Глаз урагана - стр. 22
Неужели действительно было так важно, что подумают обо мне все эти люди, собравшиеся чинно поскорбеть, а затем выпить водочки, поговорить о том, как мало им осталось, увидеть тупик в конце, ужаснуться и снова зажмуриться? А до того они могли принять меня за идиота, кайфолома, бессердечную и неблагодарную тварь. Был повод задаться вопросом: на что же способен этот человечек, улыбающийся над гробом любимого дяди? Я был твердо уверен: хотя бы один из присутствующих состоит в спецкоманде.
…Ты разительно отличался от всех покойников, которых мне приходилось видеть. Не скажу, что у меня богатый опыт по этой части, и хоронил я главным образом стариков и старух, однако ты любому дал бы фору в сто очков. Даже в смерти ты не стал куклой. Я не мог вообразить себе, что тебя обмывают, потрошат, подвязывают тебе челюсть, кладут монеты на глаза, наряжают, словно жениха перед встречей с костлявой невестой… Впрочем, самое смешное, что так оно и было.
Потом я разглядел у тебя на голове плохо замаскированное отверстие.
То ли череп был пробит пулей, то ли остался след хирургического вмешательства. В последнем случае нет ничего удивительного – соответствующая операция по изъятию «всадника» обязательна в течение тридцати шести часов и для всех без исключения. Ему же, бедняге, нечем питаться в трупе…
Я так понимаю, что этим ребятам, сидящим на самом верху и дергающим за ниточки, не нужны муляжи с высоким коэффициентом общественной полезности. Хватит и живых. Но мне было достаточно и подозрений. Постепенно я внушил себе, что тебя убрали. Так было… романтичнее, что ли. Хоть и дешевая романтика, однако лучше, чем никакая.

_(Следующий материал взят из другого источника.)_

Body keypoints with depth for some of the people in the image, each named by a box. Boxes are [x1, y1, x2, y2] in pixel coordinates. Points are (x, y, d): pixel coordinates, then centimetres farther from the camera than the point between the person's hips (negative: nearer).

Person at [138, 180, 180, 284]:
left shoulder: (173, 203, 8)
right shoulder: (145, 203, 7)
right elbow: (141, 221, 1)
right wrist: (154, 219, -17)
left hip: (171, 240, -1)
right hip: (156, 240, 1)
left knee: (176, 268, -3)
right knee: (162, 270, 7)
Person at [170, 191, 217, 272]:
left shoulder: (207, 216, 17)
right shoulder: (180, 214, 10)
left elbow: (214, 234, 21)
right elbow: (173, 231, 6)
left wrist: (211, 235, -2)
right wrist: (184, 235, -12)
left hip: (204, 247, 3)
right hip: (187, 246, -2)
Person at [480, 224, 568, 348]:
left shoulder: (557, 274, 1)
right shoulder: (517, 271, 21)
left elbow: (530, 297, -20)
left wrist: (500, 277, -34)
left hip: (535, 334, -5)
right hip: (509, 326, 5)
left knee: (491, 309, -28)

…Твое лицо… Как мне сохранить в памяти твое лицо? Гипсовая маска, фотография, видеозапись – всё это не то. Память изнашивает образы, как тело – старую одежду. В конце концов остаются лохмотья, неспособные согреть и прикрыть голую уязвимую кожу. Нужно воспроизвести слишком многое: ту черную осень; грачей в опрокинутой луже неба; оцепеневшие деревья; гробокопателей, с вожделением ожидающих награды за старание; людей в лоснящихся плащах; дурацкие надписи на венках; запах сырой земли и гниющих листьев. И твое лицо – незначительный рельеф над ровным, как горизонт, краем гроба. Ни следа болезни или усталости. Только легкая синева, будто нас разделял грозовой фронт.

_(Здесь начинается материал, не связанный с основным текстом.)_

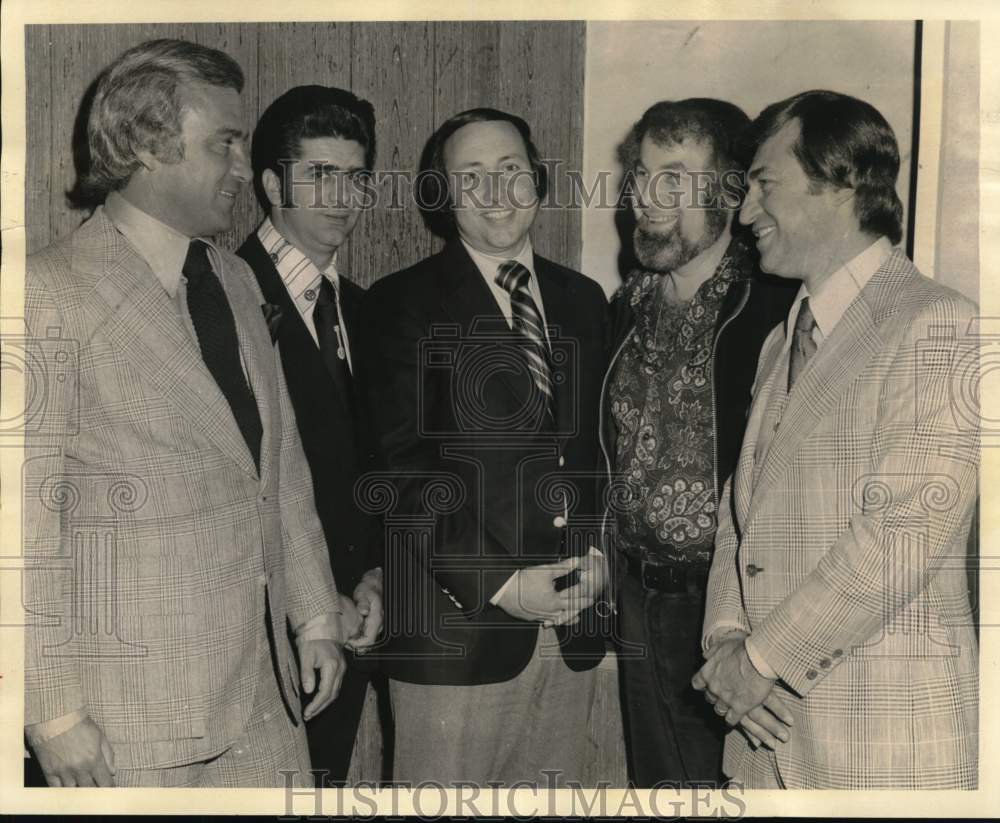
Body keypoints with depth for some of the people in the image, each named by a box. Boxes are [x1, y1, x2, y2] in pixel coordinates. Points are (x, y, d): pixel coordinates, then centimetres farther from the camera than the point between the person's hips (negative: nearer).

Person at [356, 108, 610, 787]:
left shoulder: (584, 299, 13)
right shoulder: (402, 304, -3)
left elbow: (602, 443, 16)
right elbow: (406, 467, -9)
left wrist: (600, 553, 1)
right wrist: (500, 582, -14)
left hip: (575, 623, 5)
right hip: (459, 626, -4)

(Теперь, несколько месяцев спустя, тускнеют и картинка, и боль. Боль становится тупой и прячется в глубине; это уже никак не связано с тобой, дядя. Это скорбь по самому себе.)

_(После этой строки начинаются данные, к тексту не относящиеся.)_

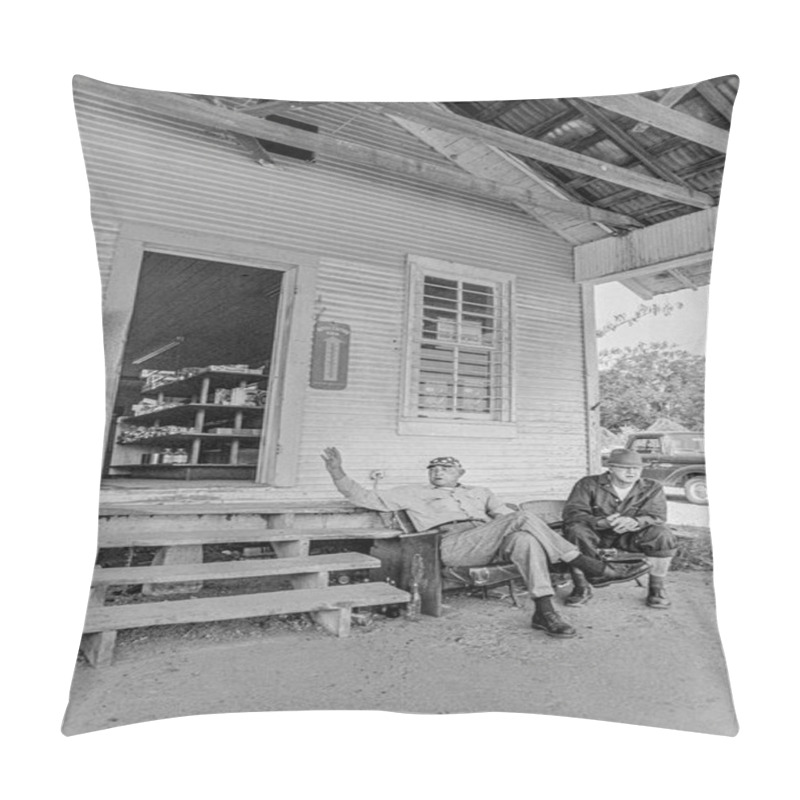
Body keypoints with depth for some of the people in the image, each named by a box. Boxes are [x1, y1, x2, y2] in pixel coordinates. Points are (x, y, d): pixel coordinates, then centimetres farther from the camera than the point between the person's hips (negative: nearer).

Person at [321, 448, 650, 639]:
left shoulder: (478, 493, 30)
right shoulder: (414, 493, 20)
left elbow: (504, 514, 20)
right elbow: (363, 497, 15)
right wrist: (338, 473, 4)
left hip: (491, 545, 5)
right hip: (454, 544, -4)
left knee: (523, 539, -31)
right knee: (522, 518, -26)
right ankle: (594, 568, -21)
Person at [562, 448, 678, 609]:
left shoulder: (652, 488, -2)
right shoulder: (589, 484, -11)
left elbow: (657, 517, -14)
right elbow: (572, 513, -19)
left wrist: (635, 522, -39)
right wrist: (602, 522, -38)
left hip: (631, 536, 2)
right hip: (597, 535, -1)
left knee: (664, 536, -26)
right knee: (576, 531, -34)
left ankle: (656, 588, -2)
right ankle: (581, 587, -13)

…Когда закрывали крышку гроба, я не смотрел в него. Грязь, красное дерево, облупившаяся позолота, цветы, мелькающие лопаты, облегченные вздохи и всхлипы – но тебя-то там не было! Я смотрел на твоих полинявших любовниц, только что осознавших приговор, вынесенный временем; на твоих всесильных друзей, чуть ли не впервые столкнувшихся с проблемой, которую нельзя «уладить», и потому немного ошарашенных; на твоих коллег, которым ты освободил лыжню, на твою дочь Нелли, оставшуюся один на один с жизнью и потому обреченную – так же, как я (если, конечно, кто-нибудь срочно о ней не позаботится)… Огромная толпа. Умри я сейчас – на моих похоронах не было бы и двадцатой части тех, кто пришел проводить тебя (меня зароют поспешно или, скорее всего, сожгут, чтобы не занимал много места). Но ты умудрился достать всех!